→ Task item:
Scan the material and copy every line in which "Step" appears.

→ Given data:
*****

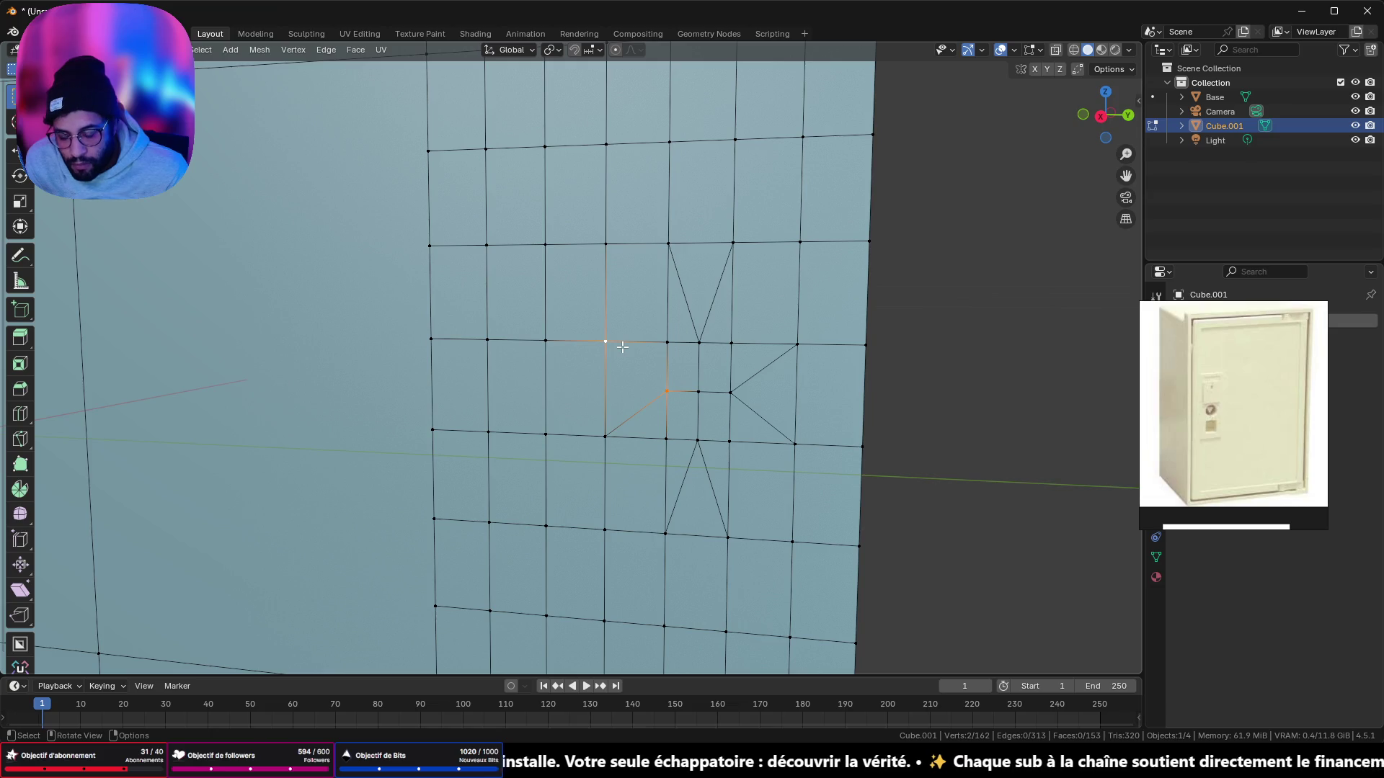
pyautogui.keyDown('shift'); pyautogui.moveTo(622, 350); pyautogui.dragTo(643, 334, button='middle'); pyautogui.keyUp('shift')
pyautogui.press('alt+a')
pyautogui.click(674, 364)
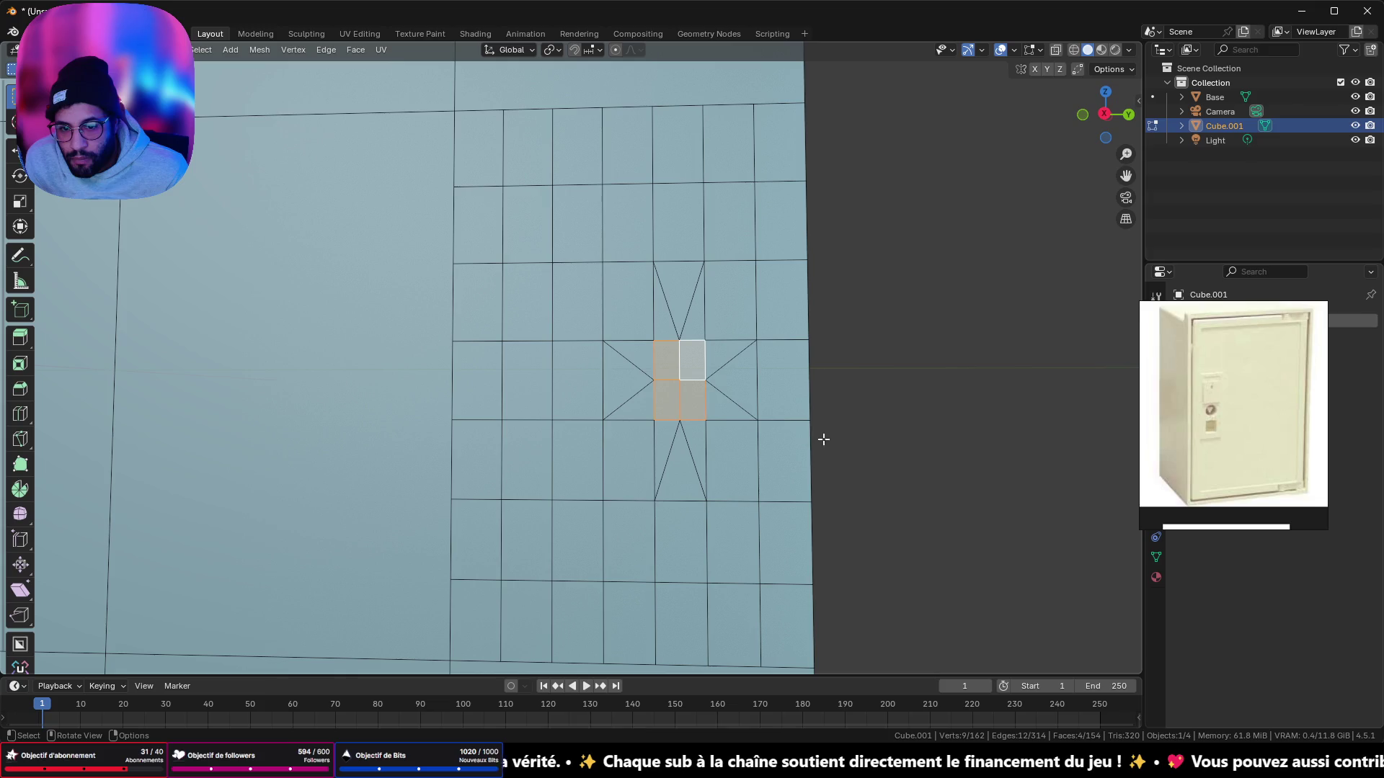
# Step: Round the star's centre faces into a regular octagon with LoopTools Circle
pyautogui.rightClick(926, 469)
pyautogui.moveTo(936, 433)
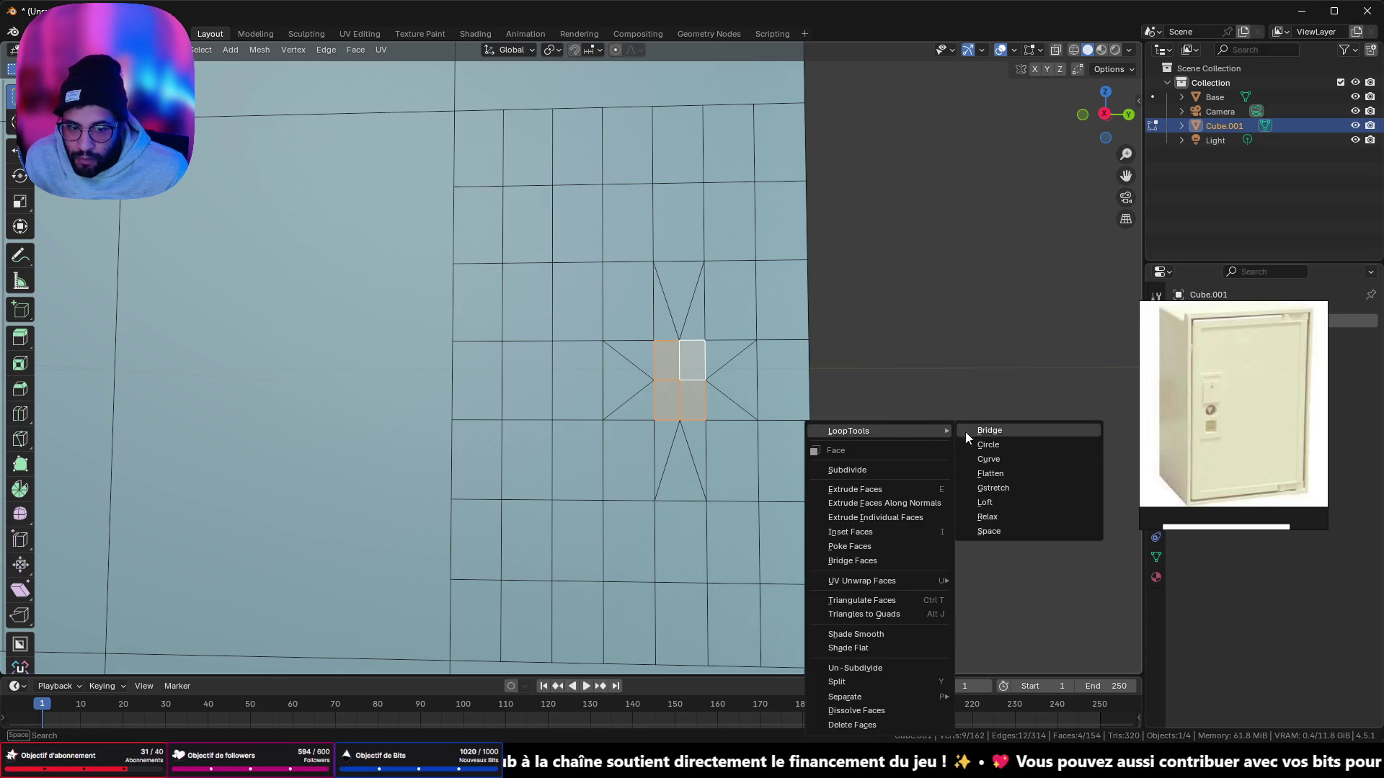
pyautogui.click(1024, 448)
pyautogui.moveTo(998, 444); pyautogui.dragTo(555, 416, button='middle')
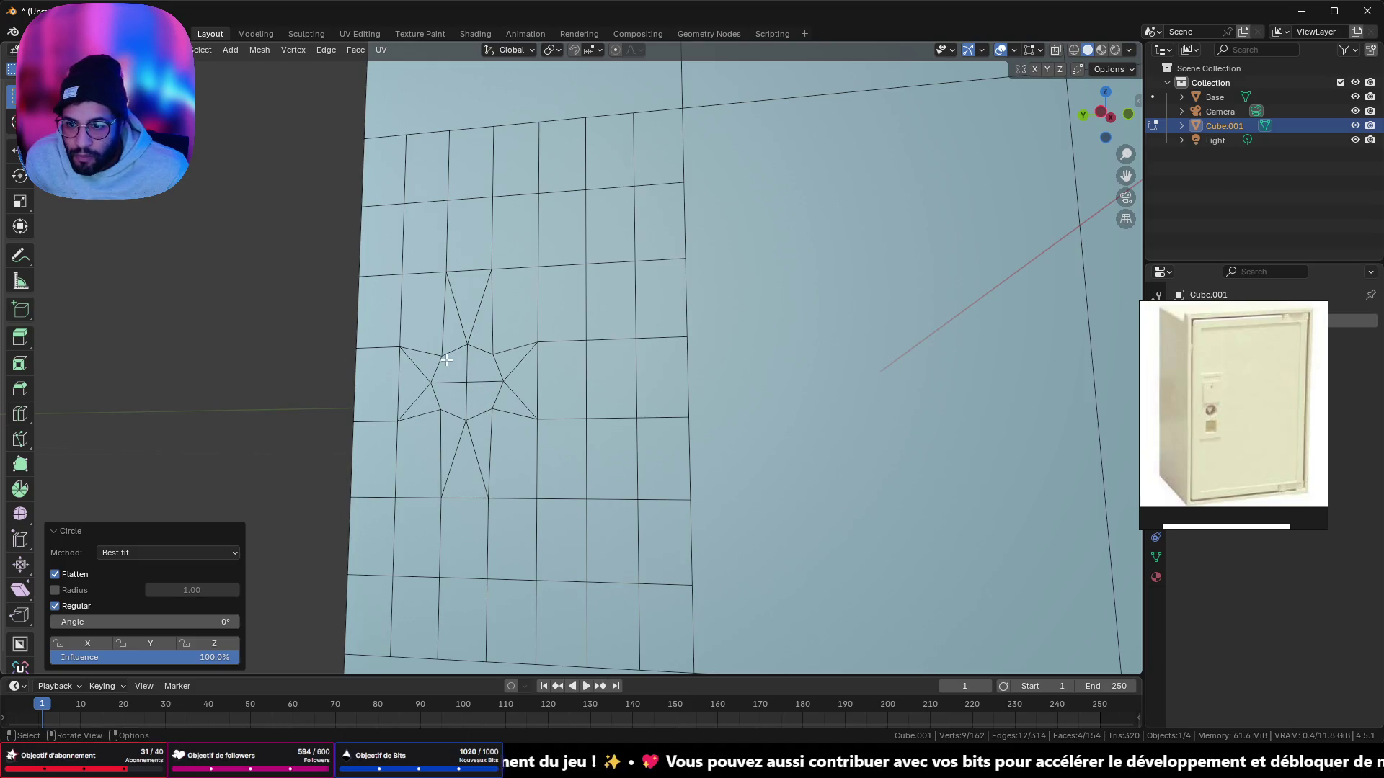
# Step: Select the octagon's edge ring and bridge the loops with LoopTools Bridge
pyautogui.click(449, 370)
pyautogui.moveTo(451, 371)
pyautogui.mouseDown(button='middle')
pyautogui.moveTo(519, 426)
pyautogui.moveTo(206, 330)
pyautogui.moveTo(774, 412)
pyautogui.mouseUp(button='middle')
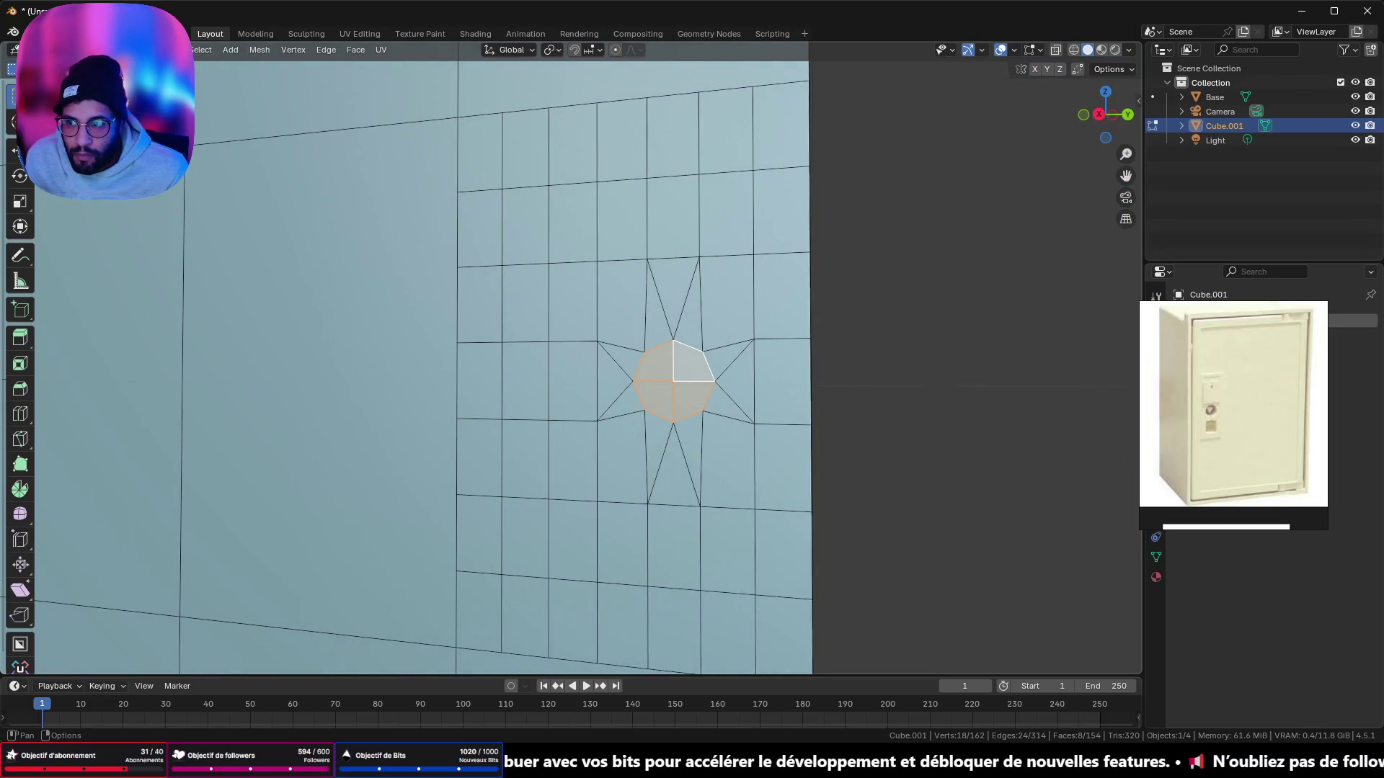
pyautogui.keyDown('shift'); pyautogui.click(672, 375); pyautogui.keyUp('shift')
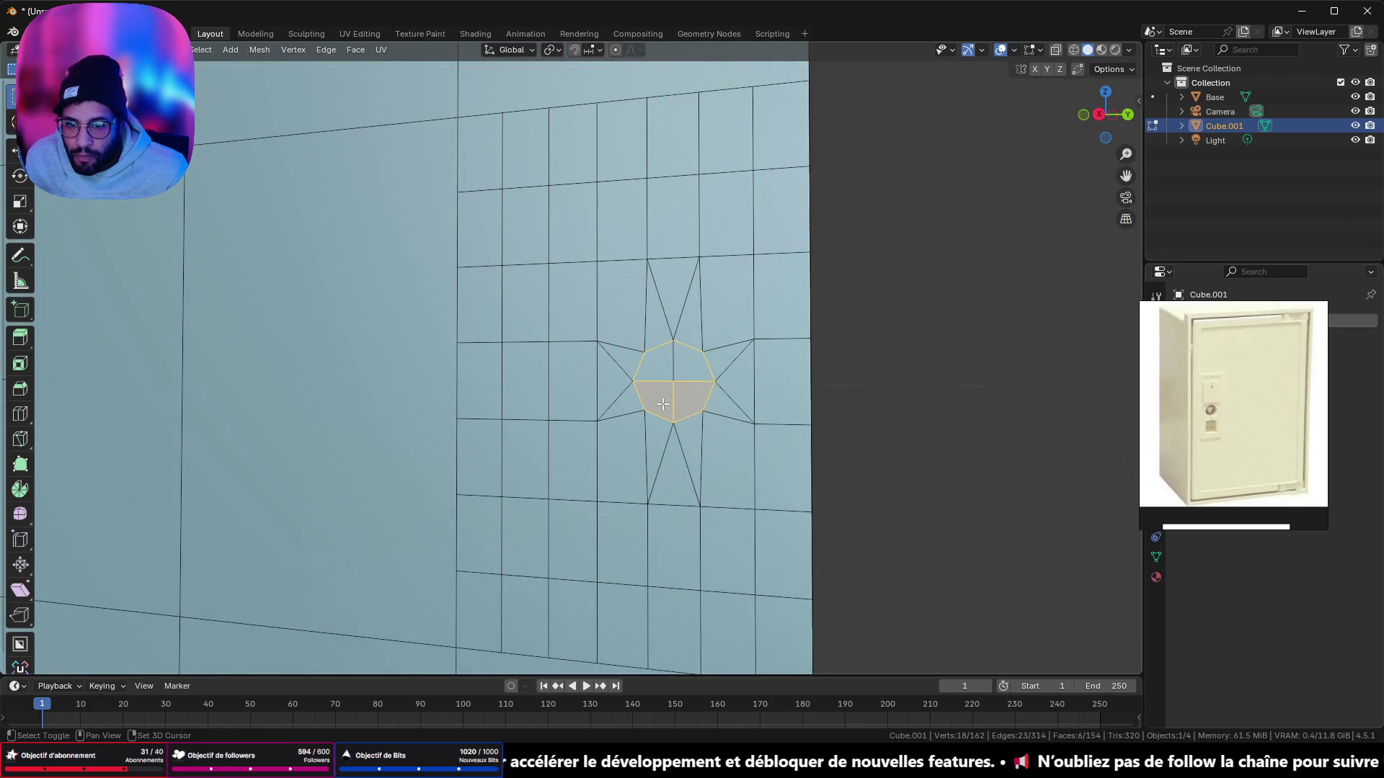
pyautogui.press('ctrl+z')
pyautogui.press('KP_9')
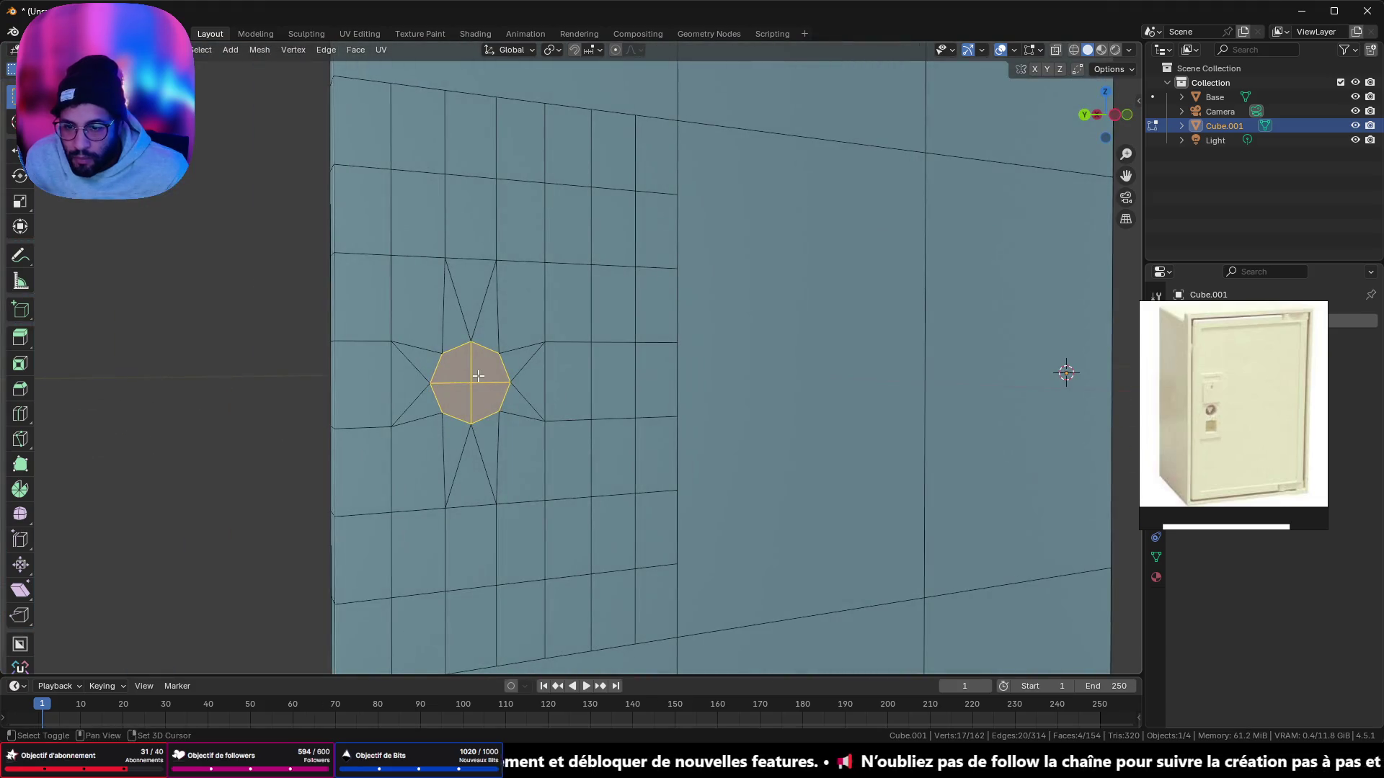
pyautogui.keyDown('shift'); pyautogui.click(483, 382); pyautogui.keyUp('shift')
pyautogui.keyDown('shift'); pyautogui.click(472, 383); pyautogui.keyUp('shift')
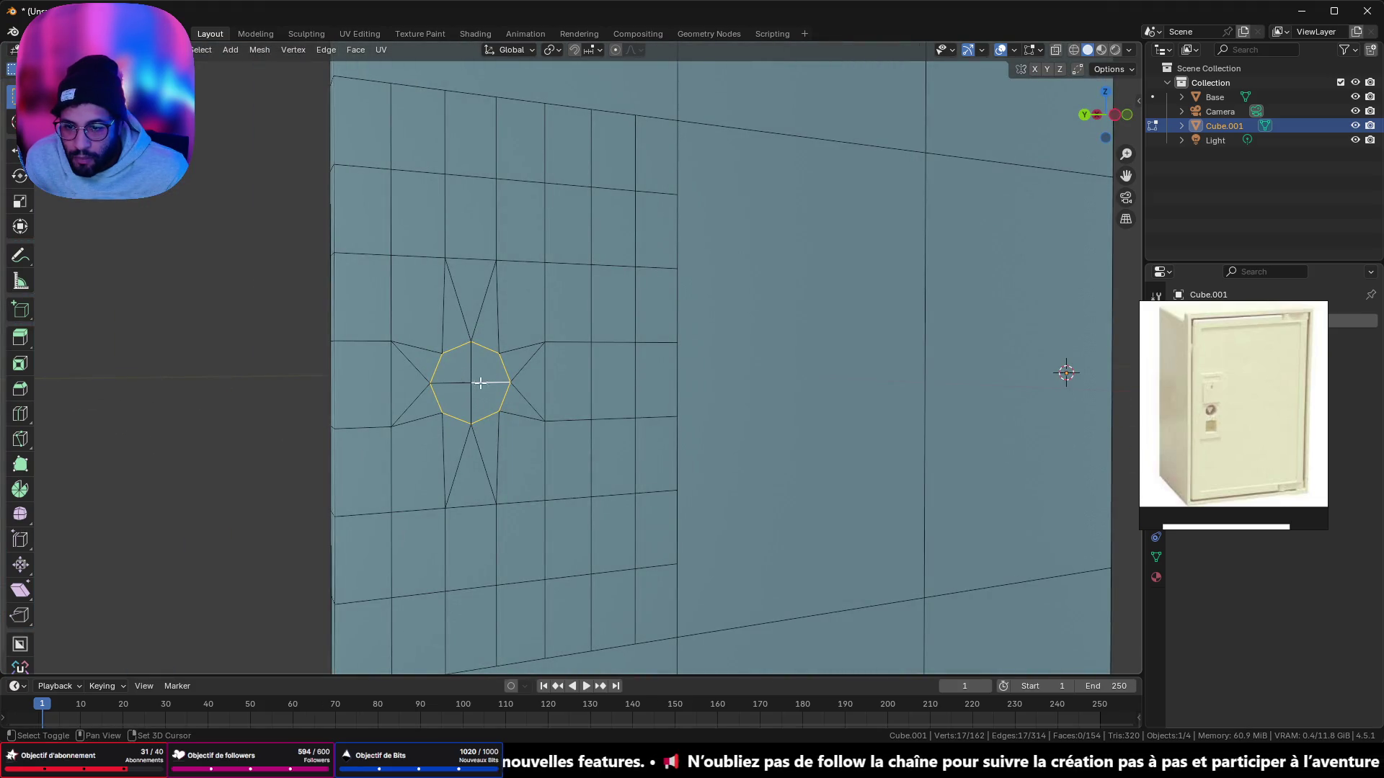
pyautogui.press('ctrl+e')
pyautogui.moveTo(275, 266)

*****

→ Exercise answer:
# Step: Round the star's centre faces into a regular octagon with LoopTools Circle
# Step: Select the octagon's edge ring and bridge the loops with LoopTools Bridge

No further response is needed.